1. The plaintiff's claim is dismissed.

2. The costs of lawsuit shall be borne by the Plaintiff.

Reasons

1. Basic facts

A. The defendant is a subsidiary company of the above legal entity whose entire shares are owned by Japan, and whose main business is to provide advice and education to improve business management level.

(hereinafter referred to as the “parent company C” which controls the Defendant, shall be deemed to be the parent company. (b)

Article 24 of the Defendant’s articles of incorporation provides, “The term of office of directors shall be until the closing of a regular general meeting of shareholders in a period for the settlement of accounts within two years after their inauguration.”

On June 1, 2009, the Plaintiff was reappointed since he/she assumed office as a joint representative (president). On March 23, 2017, the Plaintiff was appointed again as a regular general meeting of shareholders and the board of directors.

C. On January 26, 2018, before the Plaintiff’s term of office expires, the Defendant dismissed the Plaintiff (hereinafter “instant dismissal”).

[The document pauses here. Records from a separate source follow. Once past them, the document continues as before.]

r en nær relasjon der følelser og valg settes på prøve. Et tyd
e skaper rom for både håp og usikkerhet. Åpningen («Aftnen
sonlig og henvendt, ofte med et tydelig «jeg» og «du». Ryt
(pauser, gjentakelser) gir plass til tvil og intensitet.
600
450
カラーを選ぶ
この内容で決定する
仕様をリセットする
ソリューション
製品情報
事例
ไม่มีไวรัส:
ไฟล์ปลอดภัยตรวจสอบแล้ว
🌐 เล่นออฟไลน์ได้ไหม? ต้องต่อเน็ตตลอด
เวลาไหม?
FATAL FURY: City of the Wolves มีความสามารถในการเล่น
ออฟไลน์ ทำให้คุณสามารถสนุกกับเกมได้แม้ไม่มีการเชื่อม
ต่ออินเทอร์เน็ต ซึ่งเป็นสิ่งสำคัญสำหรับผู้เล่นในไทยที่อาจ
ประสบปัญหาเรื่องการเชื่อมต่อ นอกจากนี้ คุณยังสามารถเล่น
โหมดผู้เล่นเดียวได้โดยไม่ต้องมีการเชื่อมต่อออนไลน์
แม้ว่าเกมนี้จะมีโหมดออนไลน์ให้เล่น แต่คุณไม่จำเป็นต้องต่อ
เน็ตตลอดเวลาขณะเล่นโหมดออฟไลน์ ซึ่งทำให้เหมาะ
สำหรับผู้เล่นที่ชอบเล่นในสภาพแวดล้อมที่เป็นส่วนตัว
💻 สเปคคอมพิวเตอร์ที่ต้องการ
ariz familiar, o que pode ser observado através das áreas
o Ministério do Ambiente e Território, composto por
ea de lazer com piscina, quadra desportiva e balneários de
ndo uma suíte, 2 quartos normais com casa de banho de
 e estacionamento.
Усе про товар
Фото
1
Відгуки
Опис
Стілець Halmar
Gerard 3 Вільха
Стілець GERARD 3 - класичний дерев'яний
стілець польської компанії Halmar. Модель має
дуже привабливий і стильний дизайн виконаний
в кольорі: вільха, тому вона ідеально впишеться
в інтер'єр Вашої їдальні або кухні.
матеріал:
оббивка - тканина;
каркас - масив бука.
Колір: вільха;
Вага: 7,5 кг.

[Ground of recognition] Facts without dispute, Gap evidence Nos. 1 and 2, the purport of the whole pleadings

2. The allegations by the parties and the determination thereof

A. The parties’ assertion 1) The Defendant dismissed the Plaintiff during his/her term of office without justifiable grounds. As such, the Defendant is obligated to pay the amount equivalent to KRW 210 million equivalent to the monthly remuneration for 15 months from January 2018 to March 2019, the expiration date of his/her payment due to the Defendant’s compensation for damages from which he/she ceased to pay the Plaintiff, as well as damages for delay. (2) The Defendant is not liable for damages as alleged by the Plaintiff on the ground that: (i) the Defendant expressed the Plaintiff’s intention due to his/her poor management ability and business performance; (ii) the Plaintiff’s misconduct, such as occupational embezzlement; (iii) the abuse of the right of representation; (iv) sexual harassment against the employees; (vii) violation of the duty of prohibition of competitive business; and (v) the Defendant’s dismissal of the Plaintiff on the ground that there is justifiable reason for the Defendant’s dismissal of the Plaintiff.

B. According to Article 385(1) of the Commercial Act, a director may be dismissed at any time by a special resolution of the general meeting of shareholders, but the term of office of the director is fixed.